The door to the room banged open.
“Go.” Ben pushed Jacob away. “Go, go!”
Jimmy stormed across the small room. Ben grabbed the chair and hurled it at the man. By some stroke of luck, the leg punched him in the face, knocking him back with a pain-filled yell.
“Go, Jacob, go!”
Pain crushed Jacob’s expression, but he did as Ben asked and disappeared out the window and into the night.
Good, maybe Jacob would get away. In the least, he wouldn’t have to watch Ben die.
Jimmy pulled himself off the floor. Crimson streamed down the side of his face from a large gash above one eye. Another cut striped the bridge of his nose.
“I’m going to fucking kill you for that. But not until I make you wish you were dead.”

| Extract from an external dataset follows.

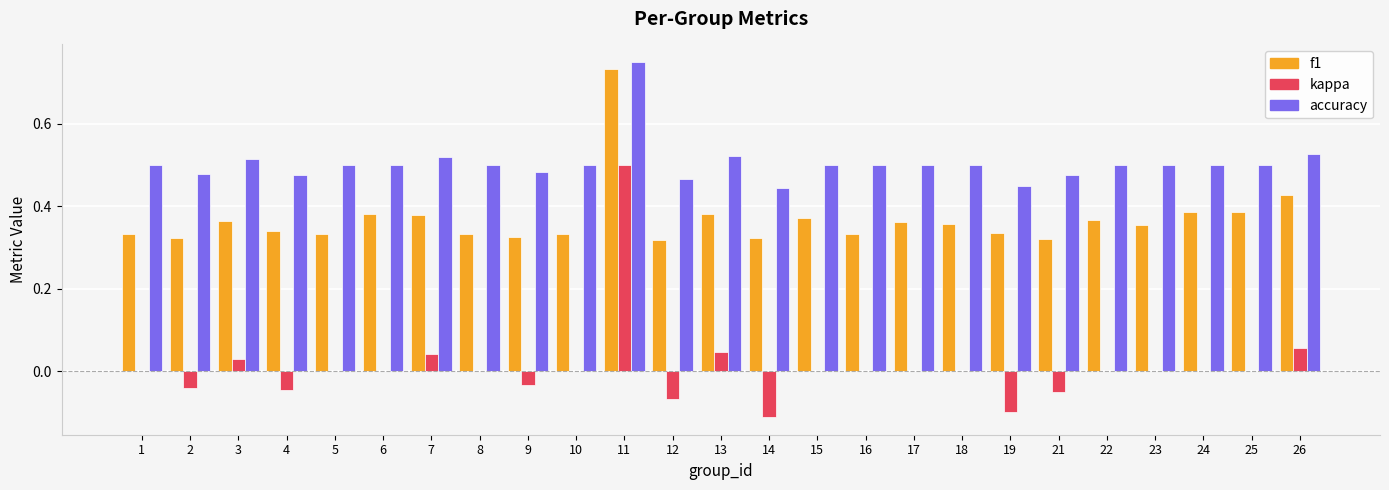

Which category has the highest value in the kappa series?

11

It was useless to run, but Ben tried. One step and he tipped
forward and sent the room into a spin. His hip struck the dresser, but the ache died under the thunder of agony shooting behind his eyes. For a terrifying moment, he thought Jimmy had shot him, but there was no blood when he hit the floor. Glass crunched behind him. Ben crawled toward the bedroom door. The carpet fibers seared his forearms. Each time he pulled forward, a tsunami of pain crashed into his skull with enough force to make the world dim with the beat of his heart.
Jimmy grabbed Ben’s ankle. He kicked and was surprised when he let go. A few more feet and Ben collapsed, heaving up a mouth full of vomit.
Would Jimmy kill him now?
The silence grew heavy. The seconds sloshed. The stillness in the room an unnatural state. Jimmy should have been on him, hitting him, shooting him, but there was nothing.
Ben knew before he turned. And he wasn’t going to look, but the splash of wet warmth soaking through his jeans to his calf made it impossible for him not to.
Terror contorted Jimmy’s face. Color drained his cheeks. Blood surged in a steady pulse from the slit in his throat, drowning the front of his shirt.
Marcel stood with his hand buried in Jimmy’s hair. His scarred face void of empathy, anger, satisfaction.
The knife in his hand gleamed silver where it wasn’t covered in red.
A trickle of blood gurgled up Jimmy’s throat. Marcel turned his attention to the man in his grip, tilting his head back until the slice across his jugular gaped, spraying the back of Ben’s legs, followed by progressively weaker jets.
Ill-coordinated spasms ran up Jimmy’s limbs.
Marcel watched him until his movements fell still and the rapid gush of blood from his neck stopped.
Marcel stroked the man’s cheek with his thumb. “Can you get to the door?”
For an insane moment, Ben thought he spoke to the dead man in his hands.
“I—” Could he? He had to. He had to get out of here. The window would be quicker, but too much glass covered the floor. Heat forged razors thirsty for flesh. “Yes.”